> _Problem description_: In the entries below, find the line with "reg [3:0] a, b;" and the line with "wire co; // Declare an output signal 'co'"; give again those lines and every line between them, exactly.

Design files in text formats:
○ ○ ○ ○ ○ ○ ○

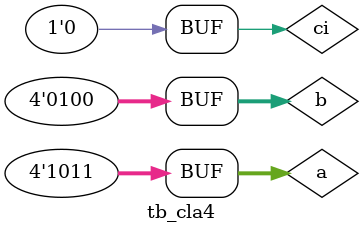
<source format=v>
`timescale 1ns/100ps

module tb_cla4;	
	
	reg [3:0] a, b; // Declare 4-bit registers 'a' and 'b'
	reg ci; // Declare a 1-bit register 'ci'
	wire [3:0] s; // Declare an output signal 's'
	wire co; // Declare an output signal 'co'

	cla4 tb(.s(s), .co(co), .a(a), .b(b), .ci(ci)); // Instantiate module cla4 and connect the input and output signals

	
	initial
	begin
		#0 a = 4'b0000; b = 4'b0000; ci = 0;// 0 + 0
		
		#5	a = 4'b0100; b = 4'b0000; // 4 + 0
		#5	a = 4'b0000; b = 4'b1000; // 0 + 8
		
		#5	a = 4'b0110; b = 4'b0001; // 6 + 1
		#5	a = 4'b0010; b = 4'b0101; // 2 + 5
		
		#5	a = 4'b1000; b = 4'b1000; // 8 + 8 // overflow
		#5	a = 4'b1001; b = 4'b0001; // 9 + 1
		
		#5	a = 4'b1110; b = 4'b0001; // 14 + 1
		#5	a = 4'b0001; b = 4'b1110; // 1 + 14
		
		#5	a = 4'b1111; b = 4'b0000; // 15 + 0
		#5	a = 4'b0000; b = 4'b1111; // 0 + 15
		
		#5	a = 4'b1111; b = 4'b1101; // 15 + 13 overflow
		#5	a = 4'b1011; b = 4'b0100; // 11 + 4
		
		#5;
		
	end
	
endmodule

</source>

○ ○ ○ ○ ○ ○ ○

> _Expected output_:
	reg [3:0] a, b; // Declare 4-bit registers 'a' and 'b'
	reg ci; // Declare a 1-bit register 'ci'
	wire [3:0] s; // Declare an output signal 's'
	wire co; // Declare an output signal 'co'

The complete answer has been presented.